Moin zusammen, schon jemand erfolgreich auf Hering unterwegs?


----------



## raxrue (20. März 2022)

Michinew schrieb:


> Moin zusammen, schon jemand erfolgreich auf Hering unterwegs?


das würde mich auch Interessieren....hab da so ein gewissen Druck in mir...


----------



## Dortmunder (24. März 2022)

Nabend, 
mich würde interessieren, ob jemand über die Osterferien vor Ort ist. 
Wie fahren am 09.04 für 14 Tage hoch. 
Aufgrund des milden Winters gehe ich mal davon aus, dass sich die Heringe in Hvide Sande und Thorsminde gut fangen lassen werden. Aktuell wird die Wassertemperatur mit 6°C angegeben. Scheint dieses Jahr also alles zu passen.

VG aus Dortmund


----------



## eislander (28. März 2022)

Was ist los ?
Schon Ferienzeit und keine aktuellen Berichte aus  HS . Ist denn tatsächlich kein Member dort ?
Gruß  Eislander


----------



## anschmu (29. März 2022)

eislander schrieb:


> Was ist los ?
> Schon Ferienzeit und keine aktuellen Berichte aus  HS . Ist denn tatsächlich kein Member dort ?
> Gruß  Eislander


Ist vielleicht noch etwas zu früh,  Ferien beginnen wohl auch erst nächste Woche. Und vielleicht noch zu kalt für den Hering


----------



## GiuseppeLuckmann (30. März 2022)

Moin Leute,
Ich bin im Mai endlich wieder in Hvide Sande und wollte es diesmal auch in der Brandung ausprobieren. Bin sonst eher eher an der Ostsee Brandungsangeln. Habt ihr möglicherweise noch ein paar Tipps/Spots, an denen ich es versuchen sollte? 

Grüße aus Hamburg


----------



## raxrue (31. März 2022)

So wie es ausschaut haben sie die Stege montiert oder sind gerade dabei...Angler hab ich keine gesehen...werde je nach Wetter und Fangmeldungen kuzfristig mal durchstarten...wer Brandungsangeln möchte sollte mal drauf achten wo die Fischer zugange sind ....
Bækbygård Strand war immer mal sehr Interressant weil die Wassertiefe  in Strandnähe schnell Zunimmt...ansonsten über Google einfach mal schauen wo es schnell Tiefer wird​


----------



## prinz1980 (31. März 2022)

Moin,
also ich bin vom 15. - 24.04 oben in HS, hoffe das der Hering einigermaßen da ist, letztes Jahr war ich die ersten 10 Tage im Juni oben, der Hering war wie in Massen da, jeder Wurf 3-5 Stück am Parternoster, das war schon richtig geil.
□ □ □ □ □
> Aufgaben
- 1) Welche aktuelle Wassertemperatur nennt der Text über das Heringsangeln?
- 2) Gib aus dem Text über das Heringsangeln den Abschnitt aus, der bei den Worten „## raxrue (31.“ einsetzt und nach „zugange sind ....“ endet.
- 3) Führe den Text über das Heringsangeln im Anschluss an seinen letzten Satz weiter.

> Einträge
□ □ □ □ □
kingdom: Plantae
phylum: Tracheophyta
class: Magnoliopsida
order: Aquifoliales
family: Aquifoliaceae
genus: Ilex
□ □ □ □ □
> Lösungen
- 1) 6 °C

- 2)
## raxrue (31. März 2022)

So wie es ausschaut haben sie die Stege montiert oder sind gerade dabei...Angler hab ich keine gesehen...werde je nach Wetter und Fangmeldungen kuzfristig mal durchstarten...wer Brandungsangeln möchte sollte mal drauf achten wo die Fischer zugange sind ....

- 3)
der ein oder andere See wird natürlich auch probiert, und wenn alles nicht so richtig will dann geht es in die Brandung.

Grüße Ronny


----------



## Michinew (5. April 2022)

Moin zusammen,
Hier ist es aber echt ruhig! Was macht der Hering, geht aktuell schon was? Der Webcam ist ja auch keine Situation zu entlocken.


----------



## Carsten Heidorn (6. April 2022)

Michinew schrieb:


> Moin zusammen,
> Hier ist es aber echt ruhig! Was macht der Hering, geht aktuell schon was? Der Webcam ist ja auch keine Situation zu entlocken.


Moin,
das könnte ich Dir in 2 Wochen sagen, aber laut Aussage vom Cousin, der in HS wohnt, wird schon gefangen.
Hg Carsten


----------



## Michinew (6. April 2022)

Dann werde ich mich wohl morgen mal selbst auf den Weg machen und nachschauen. 
Unterkunft ist gefunden, morgen Nachmittag los und Freitag am Wasser.


----------



## prinz1980 (6. April 2022)

Na dann Petri heil und berichte mal bitte. 
Bin ja in 8 Tagen dann auch oben.


----------



## KegnaesFisker (6. April 2022)

Dortmunder schrieb:


> Hallo,
> ich hoffe es geht soweit allen gut.
> Mich würde interessieren, ob jemand über die Ostertage in und um Hvide Sande Urlaub macht?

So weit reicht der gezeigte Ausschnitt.